Ele é fundamental como teste para se observar como uma banda se comportará ao envelhecer. Alguns nunca mudam, outros perdem contatos com suas raízes, mas existem aqueles que mantêm sua identidade a todo custo, mas sabendo evoluir bem. E o SUFFOCATION, lendário quinteto de Long Island, Nova York (EUA) é desses que foram se apurando conforme o tempo foi passando. Basta uma ouvida em “...Of the Dark Light”, mais recente disco da banda, que a parceria entre a Shinigami Records e a Nuclear Blast Brasil lançou por aqui, e entenderão o que digo.

É de saltar os olhos como o Brutal/Technical Death Metal do quinteto está cada vez mais opressivo e destruidor, mas ao mesmo tempo, refinado, bem feito e elegante. Óbvio que o estilo que a banda começou nos anos 90 em “Effigy of the Forgotten” de 1991 e “Breeding the Spawn” de 1993 só foi ficando mais apurado e consensual, sendo que a banda continua a mesma linha de “Pinnacle of Bedlam”, ou seja, esporro sonoro de qualidade, muita técnica dissonante, e tudo muito bem tocado, mas em favor da canção como um todo. Está soando coeso, pesado e firme, mas com a personalidade do quinteto.
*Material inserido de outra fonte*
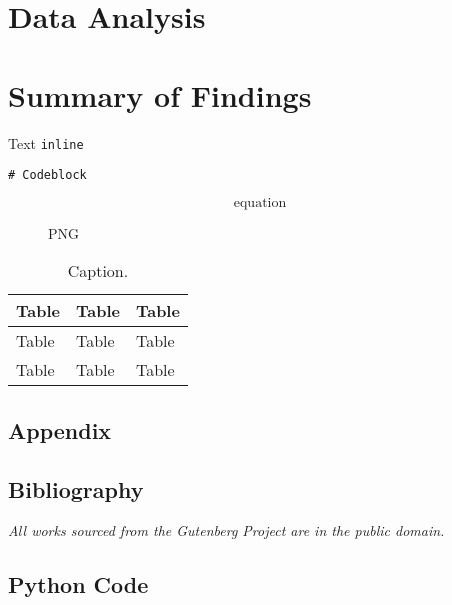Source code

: \documentclass[a4paper]{article}
\begin{document}
\section{Data Analysis}

\section{Summary of Findings}

Text \lstinline$inline$
\begin{lstlisting}
# Codeblock
\end{lstlisting}
\begin{equation}
\text{equation}
\end{equation}

\begin{figure}[h]
\caption{PNG}
\label{fig:png}
\end{figure}

\begin{table}[h!]
\centering
\begin{tabular}{lll}
\hline
Table & Table & Table\\ \hline
Table & Table & Table \\
Table & Table & Table \\
\end{tabular}
\caption{\label{tab:table}Caption.}
\end{table}
\newpage
\begin{appendix}
\section{Appendix}
\subsection{Bibliography}
\emph{All works sourced from the Gutenberg Project are in the public domain.}


\subsection{Python Code}\label{sec:python}

\end{appendix}
\end{document}
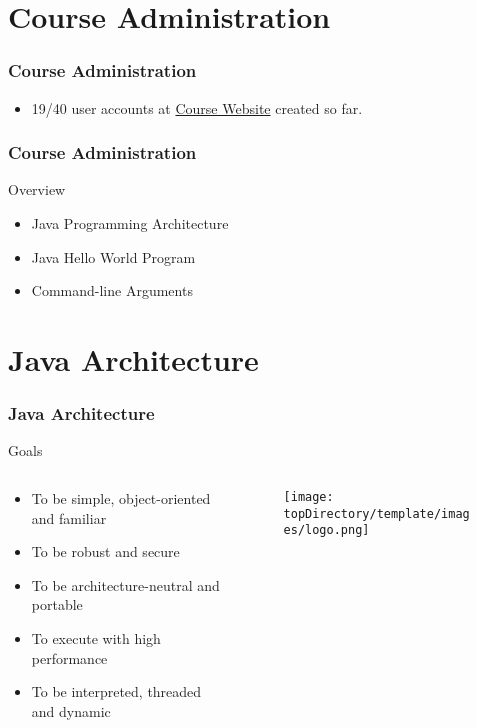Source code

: \documentclass[10pt, compress]{beamer}
\begin{document}
\prepareCover

\section{Course Administration}

\begin{frame}[fragile]
	\frametitle{Course Administration}
	\begin{itemize}
		\item[] 19/40 user accounts at \href{http://www.ghorbanzade.com}{Course Website} created so far.
	\end{itemize}
\end{frame}

\begin{frame}[fragile]
	\frametitle{Course Administration}
	\begin{block}{Overview}
		\begin{itemize}
			\item[] Java Programming Architecture
			\item[] Java Hello World Program
			\item[] Command-line Arguments
		\end{itemize}
	\end{block}
\end{frame}

\section{Java Architecture}

\begin{frame}[fragile]
	\frametitle{Java Architecture}
	\begin{block}{Goals}
		\begin{columns}
			\begin{column}{0.7\textwidth}
			\begin{itemize}
				\item[] To be simple, object-oriented and familiar
				\item[] To be robust and secure
				\item[] To be architecture-neutral and portable
				\item[] To execute with high performance
				\item[] To be interpreted, threaded and dynamic
			\end{itemize}
			\end{column}
			\begin{column}{0.3\textwidth}
			\begin{figure}
				\texttt{[image: \\topDirectory/template/images/logo.png]}
			\end{figure}
			\end{column}
		\end{columns}
	\end{block}
\end{frame}
\end{document}
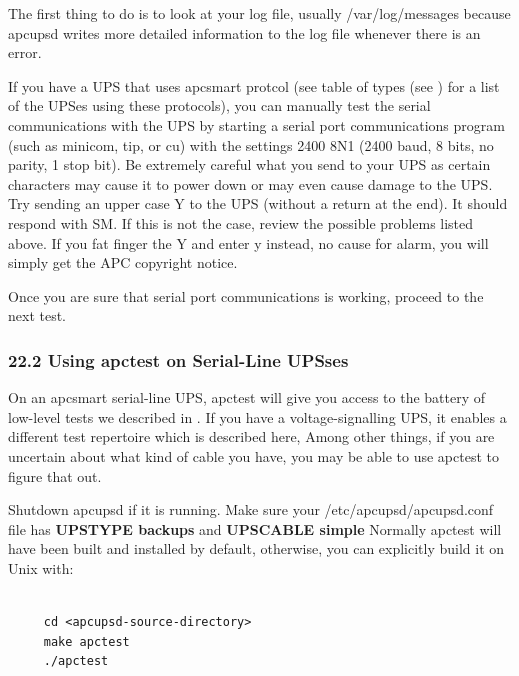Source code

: The first thing to do is to look at your log file, usually /var/log/messages
because apcupsd writes more detailed information to the log file whenever
there is an error.  

If you have a UPS that uses apcsmart protcol (see table of types (see 
) for a list of the UPSes using
these protocols), you can manually test the serial communications with the UPS
by starting a serial port communications program (such as minicom, tip, or cu)
with the settings 2400 8N1 (2400 baud, 8 bits, no parity, 1 stop bit). Be
extremely careful what you send to your UPS as certain characters may cause it
to power down or may even cause damage to the UPS. Try sending an upper case Y
to the UPS (without a return at the end). It should respond with SM. If this
is not the case, review the possible problems listed above. If you fat finger
the Y and enter y instead, no cause for alarm, you will simply get the APC
copyright notice.  

Once you are sure that serial port communications is working, proceed to the
next test. 

\label{Using-apctest-on-Serial_002dLine-UPSses}

\subsubsection*{22.2 Using apctest on Serial-Line UPSses}

\label{index-apctest-222}
\label{index-Testing_002c-with-apctest-223}
On an apcsmart serial-line UPS, apctest will give you access to the battery of
low-level tests we described in 
.  If you have a voltage-signalling UPS, it
enables a different test repertoire which is described here, Among other
things, if you are uncertain about what kind of cable you have, you may be
able to use apctest to figure that out.  

Shutdown apcupsd if it is running. Make sure your /etc/apcupsd/apcupsd.conf
file has {\bf UPSTYPE backups} and {\bf UPSCABLE simple} Normally apctest will
have been built and installed by default, otherwise, you can explicitly build
it on Unix with: 

\footnotesize
\begin{verbatim}
     
     cd <apcupsd-source-directory>
     make apctest
     ./apctest
\end{verbatim}
\normalsize


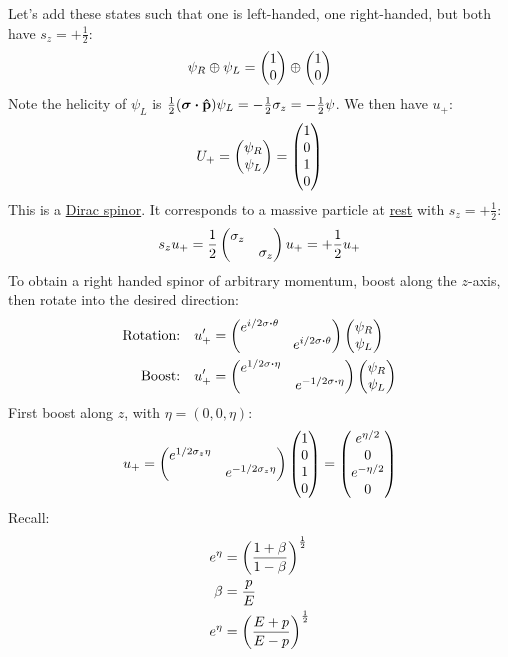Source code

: Let's add these states such that one is left-handed, one right-handed, but both have $s_z=+\frac12$:
\begin{align*}
  \psi_R\oplus\psi_L=\pmqty{1\\0}\oplus\pmqty{1\\0}
\end{align*}
Note the helicity of $\psi_L$ is $\frac12(\bm{\sigma}\vdot\vu{p})\psi_L=-\frac12\sigma_z=-\frac12\psi$. We then have $u_+$:
\begin{align*}
  U_+=\pmqty{\psi_R\\\psi_L}=\pmqty{1\\0\\1\\0}
\end{align*}
This is a \underline{Dirac spinor}. It corresponds to a massive particle at \underline{rest} with $s_z=+\frac12$:
\begin{align*}
  s_zu_+=\frac12\pmqty{\sigma_z\\&\sigma_z}u_+=+\frac12 u_+
\end{align*}
To obtain a right handed spinor of arbitrary momentum, boost along the $z$-axis, then rotate into the desired direction:
\begin{align*}
  \text{Rotation:}&\quad u_+'=
  \pmqty{e^{i/2\sigma\vdot\theta}\\&e^{i/2\sigma\vdot\theta}}
  \pmqty{\psi_R\\\psi_L}\\
  \text{Boost:}&\quad u_+'=
  \pmqty{e^{1/2\sigma\vdot\eta}\\&e^{-1/2\sigma\vdot\eta}}
  \pmqty{\psi_R\\\psi_L}
\end{align*}
First boost along $z$, with $\eta=(0,0,\eta)$:
\begin{align*}
  u_+=\pmqty{e^{1/2\sigma_z\eta}\\&e^{-1/2\sigma_z\eta}}\pmqty{1\\0\\1\\0}
  =\pmqty{e^{\eta/2}\\0\\e^{-\eta/2}\\0}
\end{align*}
Recall:
\begin{align*}
  e^\eta&=\qty(\frac{1+\beta}{1-\beta})^{\frac12}\\
  \beta&=\frac{p}{E}\\
  e^\eta&=\qty(\frac{E+p}{E-p})^{\frac12}
\end{align*}
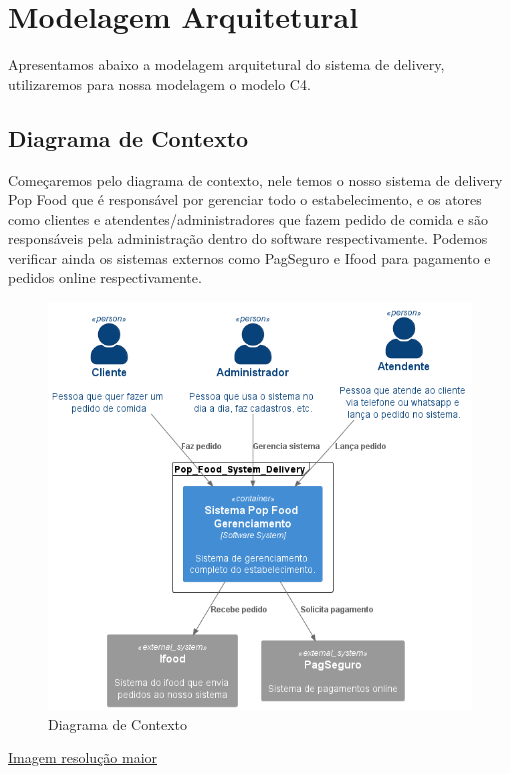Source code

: \chapter{Modelagem Arquitetural}

Apresentamos abaixo a modelagem arquitetural do sistema de delivery, utilizaremos para nossa modelagem o modelo C4.

\section{Diagrama de Contexto}
Começaremos pelo diagrama de contexto, nele temos o nosso sistema de delivery Pop Food que é
responsável por gerenciar todo o estabelecimento, e os atores como clientes e atendentes/administradores que fazem pedido de comida
e são responsáveis pela administração dentro do software respectivamente. Podemos verificar ainda 
os sistemas externos como PagSeguro e Ifood para pagamento e pedidos online respectivamente.
\begin{figure}[h]
  \centering
  \includegraphics[width=1\textwidth]{diagrama_contexto.png}
  \caption{Diagrama de Contexto}
  \label{fig:Diagrama de Contexto}
\end{figure}

  \href{https://github.com/soltein/TCC/blob/main/Diagramas/out/diagrama_contexto/diagrama_contexto.png}{Imagem resolução maior}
A qualidade sonora do disco é perfeita. O trabalho de Joe Cincotta na gravação e produção, mais Zeuss na mixagem e na masterização deu fruto. A sonoridade da banda, assim como em “Pinnacle of Bedlam” (onde Jon e Zeuss também trabalharam) está translúcida de tão clara, mas isso nas mãos desse quinteto só serviu para que a porradaria incessante e técnica deles ficasse ainda mais intensa. Nenhum detalhe musical do disco é perdido (e olha que não são poucos).

Além disso, a arte gráfica de Colin Marks para a capa é linda, mostrando o tema lírico do disco: a transcendência do espírito da matéria, apenas com um enfoque mais bruto, direcionado ao Death Metal.
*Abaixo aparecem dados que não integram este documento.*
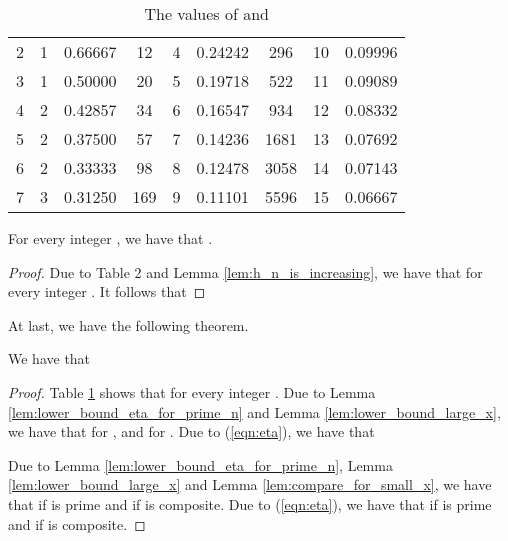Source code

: \documentclass[JMC]{degruyter-journal}
\begin{document}
\begin{table}[t]
\begin{center}
    \begin{tabular}{|c|c|c||c|c|c||c|c|c|}\hline
   &  &  &   &  &  &   &  &  \\ \hline\hline
2 &   1    & 0.66667    &  12 &   4    & 0.24242  & 296 &  10    & 0.09996   \\ \hline
3 &   1    & 0.50000    &  20 &   5    & 0.19718  & 522 &  11 & 0.09089\\ \hline
4 &   2    & 0.42857    &  34 &   6    & 0.16547  & 934 &  12 & 0.08332\\ \hline
5 &   2    & 0.37500    &  57 &   7    & 0.14236  & 1681 &  13 & 0.07692\\ \hline
6 &   2    & 0.33333    &  98 &   8    & 0.12478  & 3058 &  14 & 0.07143\\ \hline
7 &   3    & 0.31250    &  169 &   9    & 0.11101 & 5596 &  15 & 0.06667\\ \hline
     \end{tabular}
    \end{center}
    \caption{The values of  and }
    \label{table:h_n}
\end{table}


\begin{lemma}\label{lem:compare_for_small_x}
For every integer ,
 we have that .
\end{lemma}
\begin{proof}
Due to Table 2 and Lemma \ref{lem:h_n_is_increasing}, we have that
 for every integer . It follows that

\end{proof}


At last, we have the following theorem.
\begin{theorem}\label{thm:lower_bound_eta_for_any_n}
We have that

\end{theorem}

\begin{proof}
Table \ref{table:h_n} shows that   for every integer .
Due to Lemma \ref{lem:lower_bound_eta_for_prime_n} and
Lemma \ref{lem:lower_bound_large_x},
we have that 
for ,  and  for .
Due to  (\ref{eqn:eta}), we have that


Due to Lemma \ref{lem:lower_bound_eta_for_prime_n}, Lemma \ref{lem:lower_bound_large_x}
and Lemma \ref{lem:compare_for_small_x},
we have that  if  is prime
and
 if  is composite.
 Due to  (\ref{eqn:eta}), we have that
  if  is prime and
   if  is composite.
\end{proof}
\end{document}
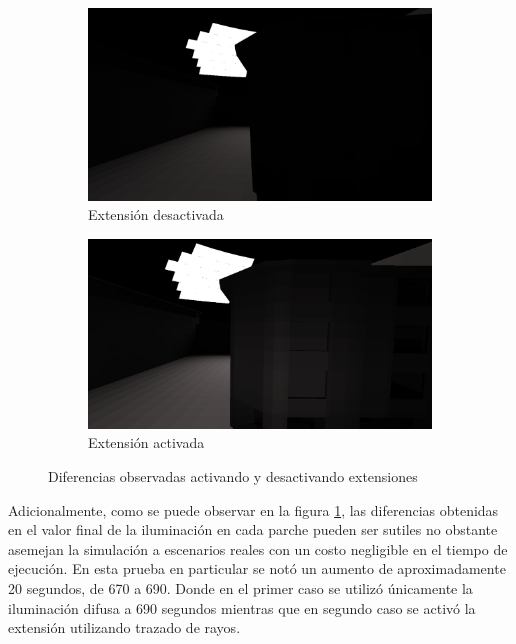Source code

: \begin{figure}[htbp]
	\centering
	\begin{subfigure}{0.47\textwidth}
		\includegraphics[width=1\linewidth]{assets/streete}
		\caption{Extensión desactivada}
	\end{subfigure}
	\begin{subfigure}{0.47\textwidth}
		\includegraphics[width=1\linewidth]{assets/streets}
		\caption{Extensión activada}
	\end{subfigure}
	\caption{Diferencias observadas activando y desactivando extensiones}
	\label{img:difspecstreet}
\end{figure}

Adicionalmente, como se puede observar en la figura \ref{img:difspecstreet}, las diferencias obtenidas en el valor final de la iluminación en cada parche pueden ser sutiles no obstante asemejan la simulación a escenarios reales con un costo negligible en el tiempo de ejecución. En esta prueba en particular se notó un aumento de aproximadamente 20 segundos, de 670 a 690. Donde en el primer caso se utilizó únicamente la iluminación difusa a 690 segundos mientras que en segundo caso se activó la extensión utilizando trazado de rayos.

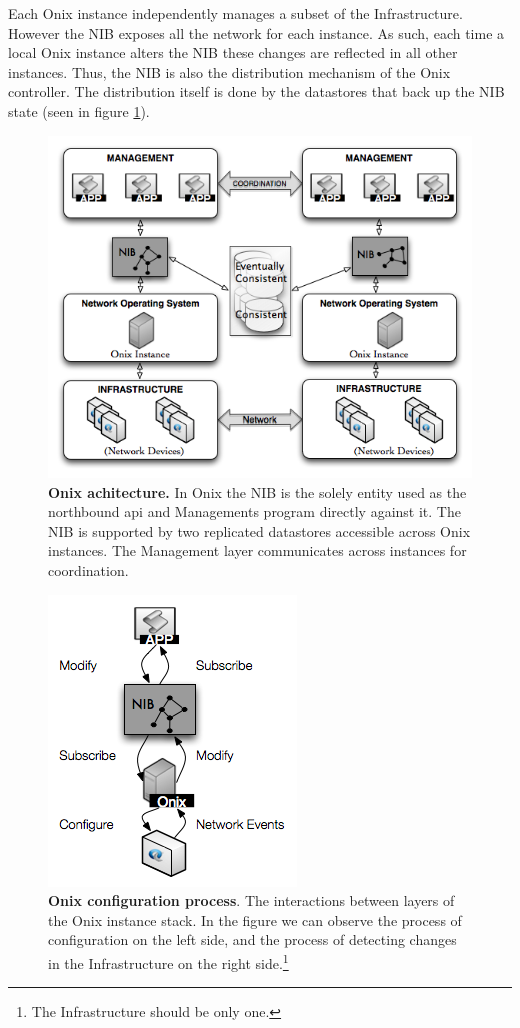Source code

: Each Onix instance  independently manages a subset of the
Infrastructure. However the NIB  exposes all the network for each
instance. As such, each time a local Onix instance alters the NIB these
changes are reflected in all other instances. Thus, the NIB is also
the distribution mechanism of the Onix controller. The  distribution
itself is done by the datastores that back up  the NIB state (seen
in figure \ref{fig:onix-design}).

\begin{figure}
  \centering 
  \includegraphics[scale=0.5]{pic/onix-design.png}
  \caption[Onix architecture] {\textbf{Onix achitecture.} In Onix the NIB is the
    solely entity used as the northbound api and Managements program
    directly against it. The NIB is supported by
    two replicated datastores accessible across Onix instances.  The
    Management layer communicates across instances for coordination.}
  \label{fig:onix-design}
\end{figure}

\begin{figure}
  \centering 
  \includegraphics[scale=0.5]{pic/onix-process.png}
  \caption[Onix configuration process]{\textbf{Onix configuration
      process}. The interactions between layers of the Onix
    instance stack. In the figure we can observe the process of
    configuration on the left side, and the process of detecting
    changes in the Infrastructure on the right side.\footnote{The Infrastructure should be only one.}} 
  \label{fig:onix-process}
\end{figure}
Extremo e de muito bom gosto, “...Of the Dark Light” chega para exterminar qualquer boato sobre a banda, e mostrar que o quinteto ainda é dono de um dos maiores arsenais de brutalidade técnica do mundo. Os vocais de Frank Mullen estão ótimos nesse timbre gutural tão característico (mas que é bem claro, a ponto de se perceber a boa dicção dele); as guitarras do veterano Terrance Hobbs e do novato Charlie Errigo estão disparando riffs excelentes e solos absurdamente insanos, mas com arranjos jazzísticos e muita dissonância; e a base rítmica do já calejado Derek Boyer (baixo) e do calouro Eric Morotti é algo de absurdo em termos de técnica e peso, cheia de mudanças inesperadas de ritmo, blast beats abusivamente velozes, gerando um granito em termos de solidez. O SUFFOCATION é único, sempre imitado, nunca superado.

Apesar de tanta técnica, a assimilação de “...Of the Dark Light” não é difícil. É ouvir e gamar de vez, especialmente por conta de composições como a muralha de riffs graníticos de “Clarity Through Deprivation” (Terrance e Charlie estão em excelente forma, com riffs muito técnicos e solos doentios), a massa sonora veloz e empolgante de “The Warmth Within the Dark” (como Frank está cantando em alto nível sobre o instrumental opressivo do quinteto), o inferno de peso, técnica e andamento variado de “Your Last Breaths” (como Derek e Eric estão formando uma base rítmica coesa e bem trabalhada, capaz de deixar os ouvidos doendo pelos blast beats variados), a saraivada de riffs brutais de “The Violation” e de “Of the Dark Light” (nessa, a cabeça chega a balançar espontaneamente devido ao estágio de hipnose que essas guitarras incitam, sem citar que as mudanças de ritmo são excelentes), o massacre sonoro imposto em “Some Things Should Be Left Alone” e “Caught Between Two Worlds” (ambas com os vocais roubando a cena de vez). Óbvio que a ótima “Epitaph of the Credulous”, do disco “Breeding the Spawn”, merece citação, já que conforme o próprio Terrance deixa claro em entrevista, a banda estava basicamente se desfazendo na época, e ouvi-la nessa roupagem mais nova e com a formação tão justa é algo que não tem preço.

Dessa forma, após tantos boatos que cercaram a banda, Frank cantou no disco e o SUFFOCATION cometeu um de seus melhores discos, se não for o melhor. E se preparem, que eles estão vindo arrasar ouvidos no Brasil em setembro. Mas até lá, vamos ouvindo “...Of the Dark Light”!